Notre mission est donc de déployer nos ressources, nos dons, nos charismes…

La question n’est donc pas « à quoi ça sert la vie ? » dans le sens « est-ce que je parviens à reproduire ou à répondre à ce que les autres attendent de moi ? » … Mais plutôt « suis-je en train d’accomplir ce pourquoi j’ai pris forme humaine ? » « Suis-je en train d’offrir au monde le meilleur de moi-même ? » 


Visiblement, la vocation de cette femme au parfum, c’était d’exprimer sa sensibilité, sa reconnaissance, sa gratitude, sa douceur… en faisant une belle œuvre, en versant ce parfum délicat sur la tête de Jésus. Ce don (cette offrande) avait un sens éminemment profond pour elle. 


Il en est de même pour nous : nous sommes appelés à trouver notre vocation… à réfléchir au service qui nous correspond personnellement…. à exprimer la belle énergie qui nous traverse… à réaliser ce pour quoi nous sommes là… en exprimant qui nous sommes !... ce qui est beau, en nous. 


Jésus nous rappelle que la vie trouve tout son sens dans l’expression de soi, dans le don de soi : 

Tu es appelé à t’offrir… à faire ce qui est beau et qui vient du cœur ! 


Voilà la Bonne Nouvelle de ce jour ! 


Amen. 


Texte biblique : Mc 14, 1-11


1La Pâque et la fête des pains sans levain devaient avoir lieu deux jours après. Les grands prêtres et les scribes cherchaient comment arrêter Jésus par ruse pour le tuer. 

2Ils disaient en effet : « Pas en pleine fête, de peur qu’il n’y ait des troubles dans le peuple. »

3Jésus était à Béthanie dans la maison de Simon le lépreux et, pendant qu’il était à table, une femme vint, avec un flacon d’albâtre contenant un parfum de nard, pur et très coûteux. Elle brisa le flacon d’albâtre et lui versa le parfum sur la tête. 

4Quelques-uns se disaient entre eux avec indignation : « A quoi bon perdre ainsi ce parfum ? 

5On aurait bien pu vendre ce parfum-là plus de trois cents pièces d’argent et les donner aux pauvres ! » Et ils s’irritaient contre elle. 

6Mais Jésus dit : « Laissez-la, pourquoi la tracasser ? C’est une bonne œuvre qu’elle vient d’accomplir à mon égard. 

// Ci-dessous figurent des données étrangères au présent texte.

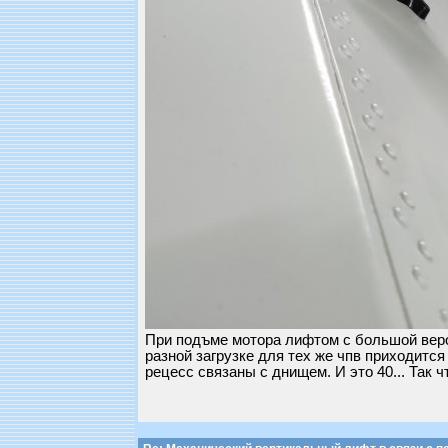
При подъме мотора лифтом с большой веро
разной загрузке для тех же чпв приходитс
рецесс связаны с днищем. И это 40... Так чт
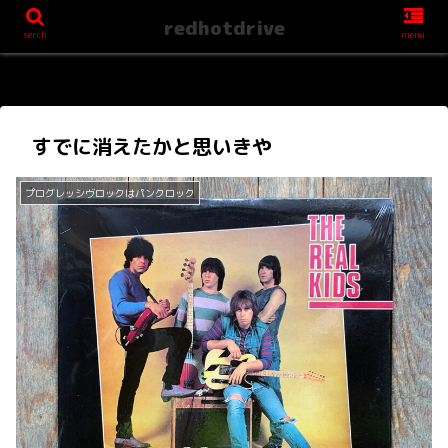
redhotdrive
serch
menu
すでに消えたかと思いきや
プログレッシヴロックはパンクロック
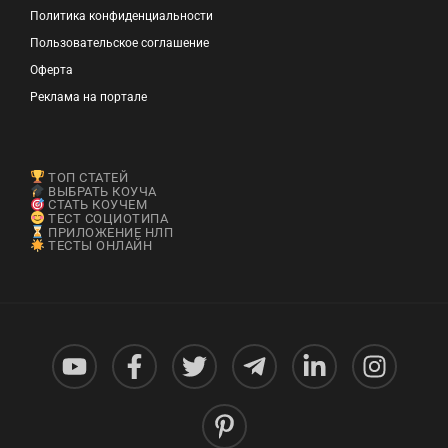
Политика конфиденциальности
Пользовательское соглашение
Оферта
Реклама на портале
ТОП СТАТЕЙ
ВЫБРАТЬ КОУЧА
СТАТЬ КОУЧЕМ
ТЕСТ СОЦИОТИПА
ПРИЛОЖЕНИЕ НЛП
ТЕСТЫ ОНЛАЙН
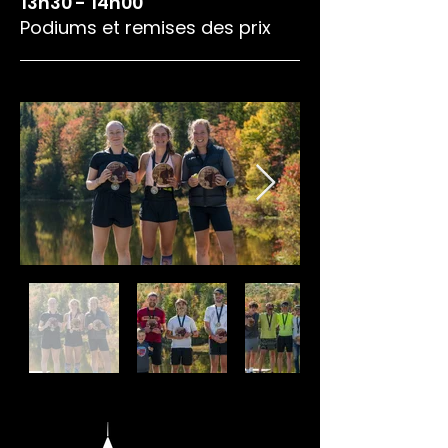
13h30 - 14h00
Podiums et remises des prix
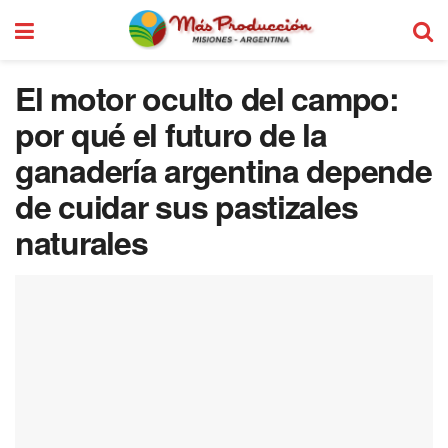
El motor oculto del campo:
por qué el futuro de la
ganadería argentina depende
de cuidar sus pastizales
naturales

7Des pauvres, en effet, vous en avez toujours avec vous, et quand vous voulez, vous pouvez leur faire du bien. Mais moi, vous ne m’avez pas pour toujours. 

8Ce qu’elle pouvait faire, elle l’a fait : d’avance elle a parfumé mon corps pour l’ensevelissement. 

9En vérité, je vous le déclare, partout où sera proclamé l’Evangile dans le monde entier, on racontera aussi, en souvenir d’elle, ce qu’elle a fait. »

10Judas Iscarioth, l’un des Douze, s’en alla chez les grands prêtres pour leur livrer Jésus. 

11A cette nouvelle, ils se réjouirent et promirent de lui donner de l’argent. Et Judas cherchait comment il le livrerait au bon moment.